Records provided:
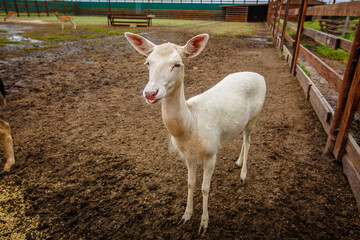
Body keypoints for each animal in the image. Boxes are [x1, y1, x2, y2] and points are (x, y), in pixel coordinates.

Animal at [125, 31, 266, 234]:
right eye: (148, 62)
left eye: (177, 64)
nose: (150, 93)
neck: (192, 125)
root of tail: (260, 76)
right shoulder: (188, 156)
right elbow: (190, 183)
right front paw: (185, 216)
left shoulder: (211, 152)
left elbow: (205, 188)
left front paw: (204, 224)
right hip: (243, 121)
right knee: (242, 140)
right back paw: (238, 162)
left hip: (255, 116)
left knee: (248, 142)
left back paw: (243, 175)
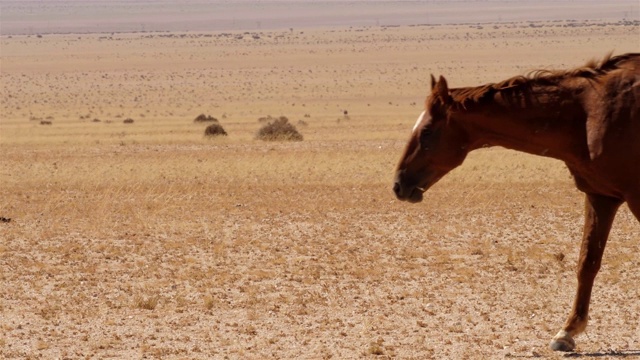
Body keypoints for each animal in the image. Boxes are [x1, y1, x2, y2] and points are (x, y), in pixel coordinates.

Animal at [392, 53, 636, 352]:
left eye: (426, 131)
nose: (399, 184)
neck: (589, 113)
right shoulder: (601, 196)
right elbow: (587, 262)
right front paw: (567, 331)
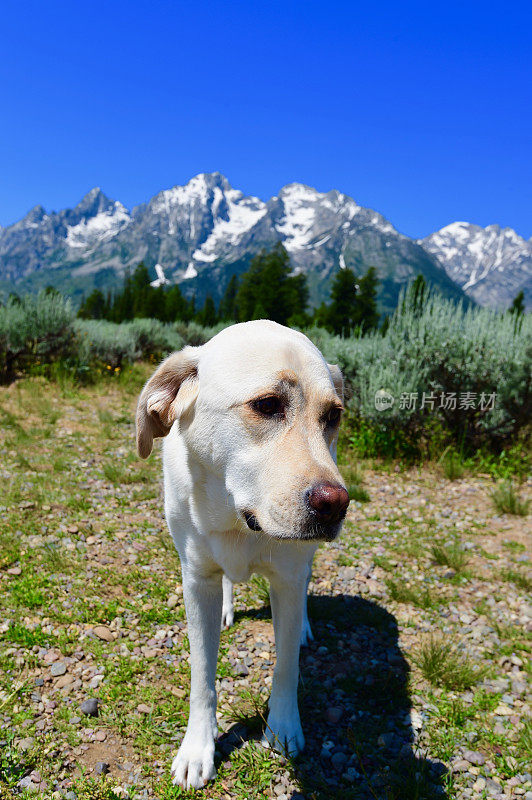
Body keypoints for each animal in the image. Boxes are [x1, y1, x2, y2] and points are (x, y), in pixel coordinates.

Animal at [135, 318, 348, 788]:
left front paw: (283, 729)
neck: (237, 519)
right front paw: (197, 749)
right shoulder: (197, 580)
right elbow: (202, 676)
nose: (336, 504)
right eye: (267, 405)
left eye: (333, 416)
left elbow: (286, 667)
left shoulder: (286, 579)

...

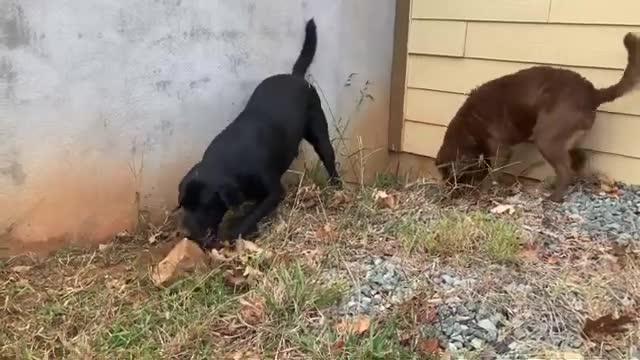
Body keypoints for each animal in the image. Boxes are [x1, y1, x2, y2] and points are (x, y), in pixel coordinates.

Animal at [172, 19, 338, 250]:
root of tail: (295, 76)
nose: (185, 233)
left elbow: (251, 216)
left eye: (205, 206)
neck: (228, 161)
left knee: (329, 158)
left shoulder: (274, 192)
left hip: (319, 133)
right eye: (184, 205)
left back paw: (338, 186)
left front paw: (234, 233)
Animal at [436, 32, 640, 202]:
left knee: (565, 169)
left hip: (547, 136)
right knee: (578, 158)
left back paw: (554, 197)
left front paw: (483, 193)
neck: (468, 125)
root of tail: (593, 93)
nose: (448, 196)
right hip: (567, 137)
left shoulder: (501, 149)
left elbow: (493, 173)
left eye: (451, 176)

What the task asks:
Please output exactly the lines between the one holding "left front paw: (283, 729)" and the one holding "left shoulder: (286, 579)" in the records above, inclusive, and nothing more.

Task solution:
left front paw: (283, 729)
neck: (237, 519)
right front paw: (197, 749)
right shoulder: (197, 580)
right elbow: (202, 676)
nose: (336, 504)
right eye: (267, 405)
left eye: (333, 416)
left elbow: (286, 667)
left shoulder: (286, 579)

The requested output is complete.